RYAN: Look, we are going to prosecute this campaign in the way in which we've always planned, is which we're going to give this country a very clear choice. You want stagnation and dependency, you want growth or opportunity? And so, we're offering those specifics.

The problem that we've had is that not everybody knows all these specifics that we've put out there. Not everybody knows these plans -- our five-point plan for a stronger middle class. Not everybody knows that we have these solutions that will get people better job security.

WALLACE: Let's talk specifics.

(BEGIN VIDEO CLIP)

PRESIDENT BARACK OBAMA: No matter how many times they tell you they are going to talk specifics, really soon -- they don't do it! And, the reason is, because the math doesn't work.

(END VIDEO CLIP)

WALLACE: You're the master of the budget, so briefly, let's go through the plan.
The Obama camp says independent groups say if you cut those taxes rates for everybody, 20 percent, it costs $5 trillion over 10 years -- true?

RYAN: Not in the least bit true. Look this just goes to show if you torture statistics enough, they'll confess to what you want them to confess to. That study has been so thoroughly discredited. It wasn't even a measurement of Mitt Romney's -- his policy.

Here's what we're saying --

(CROSSTALK)

WALLACE: Well, how much would it cost?

RYAN: It's revenue neutral. It --

(CROSSTALK)

WALLACE: No, no. I'm not talking about the -- we'll get to the deductions, but I'm talking --

(CROSSTALK)

RYAN: No, no.

WALLACE: -- about the tax rates.

RYAN: So the cut in tax rates is lower all American taxes rates by 20 percent.

WALLACE: So how much does that cost?

RYAN: It's revenue neutral.

WALLACE: Look, it's not revenue neutral unless you take away the deductions.

RYAN: That's -- that's --

(CROSSTALK)

WALLACE: I'm looking to get to that in a second. The first half, lowering the tax rates, does that cost $5 trillion?

RYAN: No, no. Look, I won't give you a baseline with these, because that's what a lot of this is about. We're saying, limited deductions so we can lower taxes rates for everybody. Start with people at the higher end.

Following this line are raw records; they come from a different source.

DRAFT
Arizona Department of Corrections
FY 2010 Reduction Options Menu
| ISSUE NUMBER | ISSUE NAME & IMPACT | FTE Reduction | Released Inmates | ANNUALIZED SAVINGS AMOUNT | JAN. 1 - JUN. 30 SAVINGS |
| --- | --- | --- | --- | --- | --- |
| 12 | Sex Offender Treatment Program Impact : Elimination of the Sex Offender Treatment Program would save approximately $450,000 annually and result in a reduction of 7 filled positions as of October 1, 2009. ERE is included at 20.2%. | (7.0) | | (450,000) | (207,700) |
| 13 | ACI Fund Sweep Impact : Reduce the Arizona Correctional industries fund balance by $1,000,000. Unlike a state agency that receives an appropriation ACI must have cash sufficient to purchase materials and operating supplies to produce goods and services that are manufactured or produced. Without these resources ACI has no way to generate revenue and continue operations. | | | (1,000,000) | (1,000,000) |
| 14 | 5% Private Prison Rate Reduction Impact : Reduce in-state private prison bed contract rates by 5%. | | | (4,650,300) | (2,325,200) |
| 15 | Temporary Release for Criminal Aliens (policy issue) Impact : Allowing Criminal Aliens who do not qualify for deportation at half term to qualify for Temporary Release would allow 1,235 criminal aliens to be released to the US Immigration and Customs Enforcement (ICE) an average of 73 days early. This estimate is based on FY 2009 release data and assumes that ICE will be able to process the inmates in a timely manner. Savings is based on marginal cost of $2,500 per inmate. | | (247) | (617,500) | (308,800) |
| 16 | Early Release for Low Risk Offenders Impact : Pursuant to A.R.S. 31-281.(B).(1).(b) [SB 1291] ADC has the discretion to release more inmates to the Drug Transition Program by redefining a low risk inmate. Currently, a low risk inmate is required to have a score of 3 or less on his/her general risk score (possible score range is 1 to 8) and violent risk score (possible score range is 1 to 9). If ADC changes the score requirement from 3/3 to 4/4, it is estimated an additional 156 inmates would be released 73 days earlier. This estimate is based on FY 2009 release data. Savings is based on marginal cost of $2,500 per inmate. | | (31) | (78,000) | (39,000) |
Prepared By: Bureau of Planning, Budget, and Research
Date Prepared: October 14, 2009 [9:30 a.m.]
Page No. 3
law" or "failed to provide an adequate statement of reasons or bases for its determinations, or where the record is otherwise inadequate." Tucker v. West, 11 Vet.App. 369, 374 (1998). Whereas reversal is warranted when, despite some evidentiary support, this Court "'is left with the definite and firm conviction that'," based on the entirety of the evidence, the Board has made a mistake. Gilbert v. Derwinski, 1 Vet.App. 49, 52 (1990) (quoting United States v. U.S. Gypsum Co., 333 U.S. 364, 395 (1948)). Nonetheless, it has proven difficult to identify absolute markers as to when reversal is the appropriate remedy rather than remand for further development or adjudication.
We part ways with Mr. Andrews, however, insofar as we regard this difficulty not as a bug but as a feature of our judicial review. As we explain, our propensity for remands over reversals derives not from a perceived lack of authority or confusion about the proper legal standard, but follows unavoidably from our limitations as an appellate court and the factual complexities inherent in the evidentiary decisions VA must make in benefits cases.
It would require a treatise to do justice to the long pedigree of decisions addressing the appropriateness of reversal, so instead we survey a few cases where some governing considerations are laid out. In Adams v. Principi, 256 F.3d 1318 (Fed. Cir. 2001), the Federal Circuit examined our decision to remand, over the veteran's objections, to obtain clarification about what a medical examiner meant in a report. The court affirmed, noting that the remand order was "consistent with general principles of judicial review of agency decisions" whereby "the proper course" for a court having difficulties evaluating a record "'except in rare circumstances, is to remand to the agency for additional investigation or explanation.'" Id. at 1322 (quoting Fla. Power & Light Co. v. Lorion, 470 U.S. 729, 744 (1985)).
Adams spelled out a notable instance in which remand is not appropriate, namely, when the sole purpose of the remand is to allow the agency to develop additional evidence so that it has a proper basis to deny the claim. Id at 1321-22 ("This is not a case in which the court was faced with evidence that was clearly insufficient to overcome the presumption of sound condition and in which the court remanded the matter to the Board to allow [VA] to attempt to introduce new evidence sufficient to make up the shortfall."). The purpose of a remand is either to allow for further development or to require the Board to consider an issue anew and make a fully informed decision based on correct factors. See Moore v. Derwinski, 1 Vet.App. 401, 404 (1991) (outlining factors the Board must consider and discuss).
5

Here's the way it works, I've been on the Ways and Means Committee for 12 years -- both parties, Republicans and Democrats, have junked up the tax code with so many giveaways and special interest tax breaks. What we're saying is, you keep you money in your pocketbook, in your business, in your family in the first place.

The way it works today is you send more of your money to Washington and then if you do what Washington approves of, you can have some of it back.

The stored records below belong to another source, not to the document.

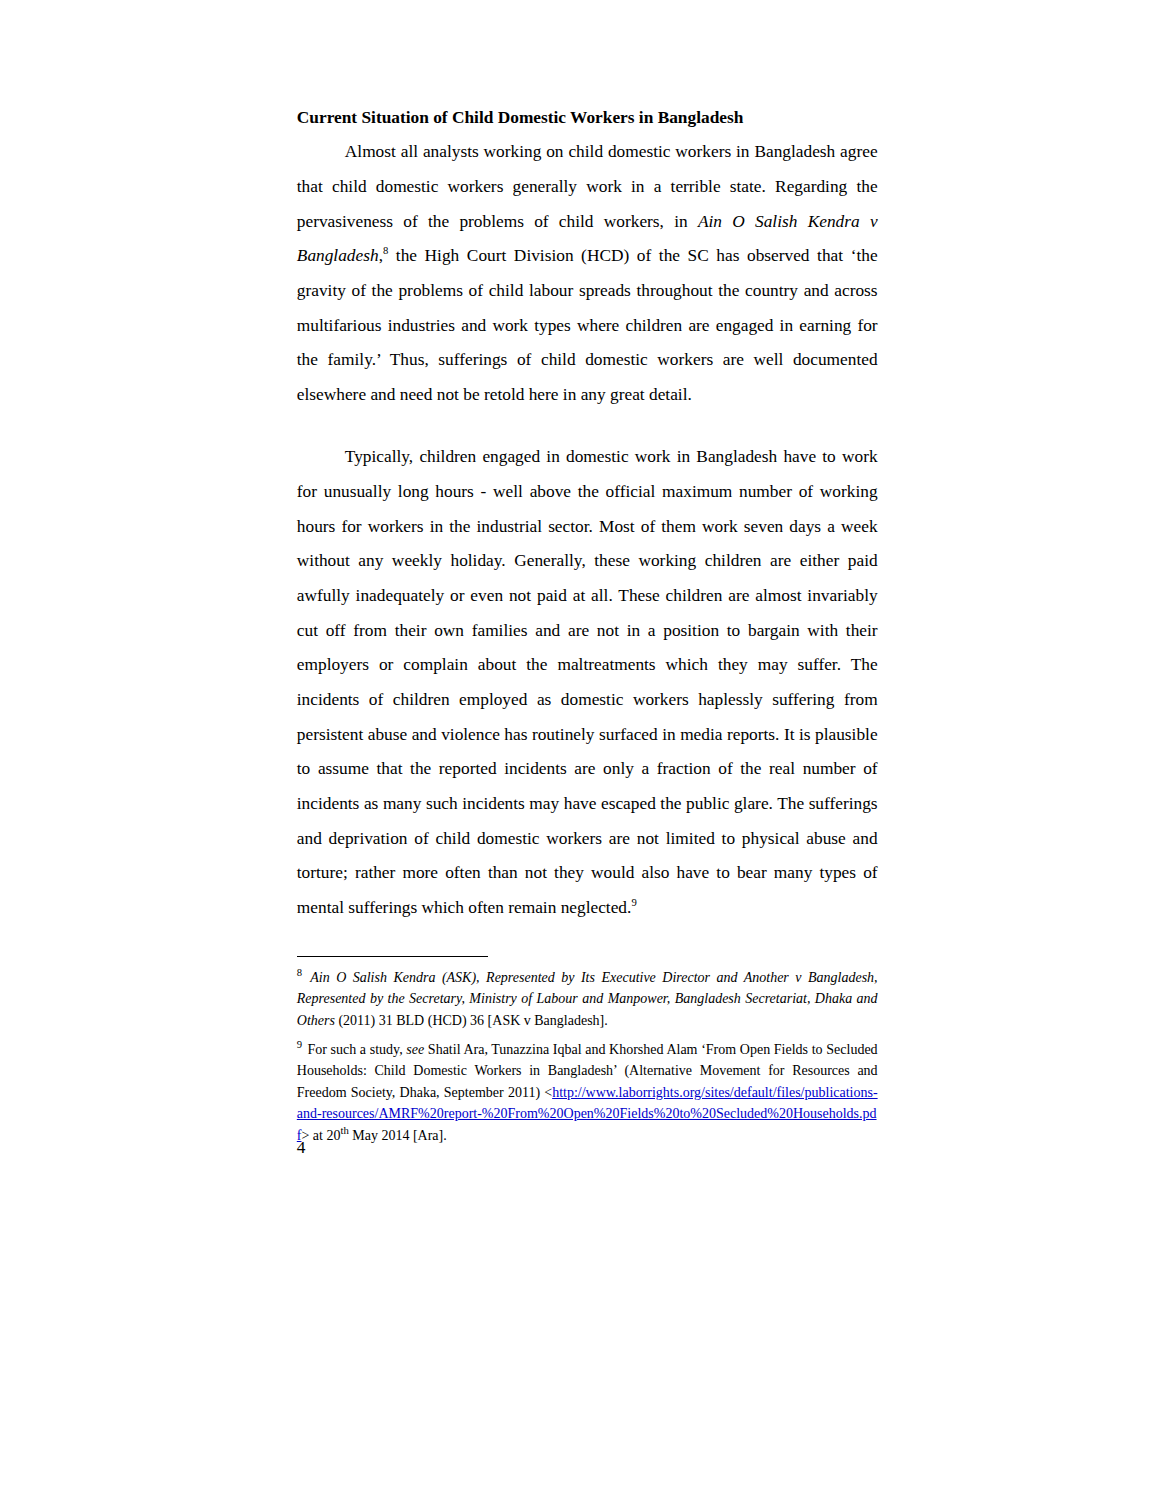Current Situation of Child Domestic Workers in Bangladesh
Almost all analysts working on child domestic workers in Bangladesh agree that child domestic workers generally work in a terrible state. Regarding the pervasiveness of the problems of child workers, in Ain O Salish Kendra v Bangladesh,8 the High Court Division (HCD) of the SC has observed that ‘the gravity of the problems of child labour spreads throughout the country and across multifarious industries and work types where children are engaged in earning for the family.’ Thus, sufferings of child domestic workers are well documented elsewhere and need not be retold here in any great detail.
Typically, children engaged in domestic work in Bangladesh have to work for unusually long hours - well above the official maximum number of working hours for workers in the industrial sector. Most of them work seven days a week without any weekly holiday. Generally, these working children are either paid awfully inadequately or even not paid at all. These children are almost invariably cut off from their own families and are not in a position to bargain with their employers or complain about the maltreatments which they may suffer. The incidents of children employed as domestic workers haplessly suffering from persistent abuse and violence has routinely surfaced in media reports. It is plausible to assume that the reported incidents are only a fraction of the real number of incidents as many such incidents may have escaped the public glare. The sufferings and deprivation of child domestic workers are not limited to physical abuse and torture; rather more often than not they would also have to bear many types of mental sufferings which often remain neglected.9
8 Ain O Salish Kendra (ASK), Represented by Its Executive Director and Another v Bangladesh, Represented by the Secretary, Ministry of Labour and Manpower, Bangladesh Secretariat, Dhaka and Others (2011) 31 BLD (HCD) 36 [ASK v Bangladesh].
9 For such a study, see Shatil Ara, Tunazzina Iqbal and Khorshed Alam ‘From Open Fields to Secluded Households: Child Domestic Workers in Bangladesh’ (Alternative Movement for Resources and Freedom Society, Dhaka, September 2011) <http://www.laborrights.org/sites/default/files/publications-and-resources/AMRF%20report-%20From%20Open%20Fields%20to%20Secluded%20Households.pdf> at 20th May 2014 [Ara].
4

We're saying keep it in the first place. And every time we've done this, whether it was Ronald Reagan working with Top O'Neill, the idea is from Bowles-Simpson commission on how to do this. There's been a traditional Democrat and Republican consensus lowering tax rates by broadening tax rates works, and you can.

WALLACE: But I have to --

(CROSSTALK)

RYAN: Let me just -- let me just --

(CROSSTALK)

WALLACE: You haven't given me the message.

RYAN: Well, I don't have the -- it would take me too long to go through all of that, but let me say it this way. You can lower tax rates by 20 percent across the board by closing loopholes and still have preferences for the middle class for things like charitable deductions, for home purchases, for health care.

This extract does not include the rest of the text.